Why the output dimension is still 28*28
Same Padding. You add the exact amount of padding so that your output dimension is the same as your input
@@justforfun4680 I also think so
I have a question. Let At first convolution layer if we apply 32 filters on a gray scale image then output of first layer would be 32 matrixes or say 32 filtered images. Then at second layer if we are applying 64 filters then does it mean that we are applying 64 different filters over each of 32 filtered images???? And output of second layer would be 64*32=2048 filtered images???. Plz let it clear if anyone can
you apply filter for feature extraction and not to recreate filtered images
@@manu1983manoj then what would it be?
@@kirandeepsingh9144 based on filters it will extract features which will give you scaled down martrices. Dimesnsions will depend on the filter dimensions.

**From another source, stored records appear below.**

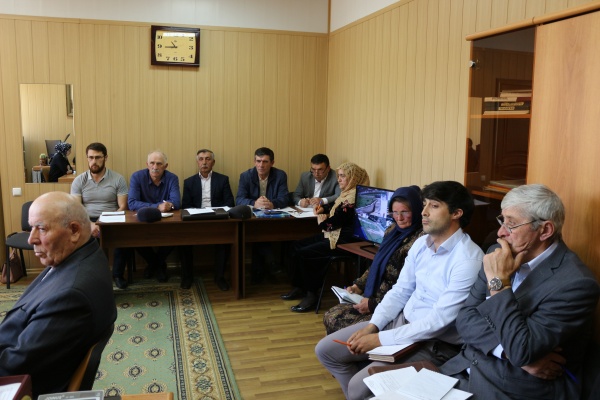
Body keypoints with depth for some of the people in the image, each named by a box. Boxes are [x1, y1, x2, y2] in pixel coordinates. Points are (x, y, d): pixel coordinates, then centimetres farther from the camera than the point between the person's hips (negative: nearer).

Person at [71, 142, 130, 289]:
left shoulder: (118, 179, 2)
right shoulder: (79, 181, 5)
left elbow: (122, 207, -2)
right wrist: (90, 224, -21)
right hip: (87, 222, 1)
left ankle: (118, 274, -7)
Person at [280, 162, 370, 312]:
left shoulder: (352, 198, -21)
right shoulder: (347, 194, 12)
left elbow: (334, 222, -22)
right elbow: (335, 207, 31)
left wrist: (322, 221, -1)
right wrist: (323, 208, 11)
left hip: (342, 241, -11)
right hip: (333, 235, 11)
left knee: (302, 254, -14)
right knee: (298, 245, 8)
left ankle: (311, 294, -2)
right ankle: (299, 287, 15)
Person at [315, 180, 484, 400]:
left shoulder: (468, 259, -22)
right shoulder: (421, 243, 2)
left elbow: (439, 321, -24)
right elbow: (400, 291, 9)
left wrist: (381, 339, -21)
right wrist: (372, 326, -7)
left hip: (434, 343, -7)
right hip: (400, 321, 8)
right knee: (326, 349, 4)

The 64 filters must have a lower dimensionality than the 32 activation maps...A simple rule is that when you decrease the dimensionality of a filter the no. of activation maps(outputs) from that filter increases keeping in mind a constant stride is taken into account. Basically to extract more precise features out of the input activation maps, you increase the no. of filters and reduce their dimensionality.
Is it a way to reduce 28 * 28 * 16 to the maximum?
Is it possible to reduce to 28 * 28 * 1?
Yeah, I'm wondering too.. Is it hurt the data to reduce such a low 3rd dimension at the bottleneck layer?
Would have been nice if a comparison of computations required for 1x1 and 3x3 convolutions were provided
There are some nasty and offensive commercials comes during viewing this video, I think Andrew *should* do something about it.
When I try to work on Coursera . Artificial intelligence using tensorflow . When I run the. Assignment number 3 . It says kernel died and will restract automatically
He keeps skipping most of the topics.
No, he does not skip any topics. These videos are from coursera and have questions in between the videos so that is the reason there are cuts between the video.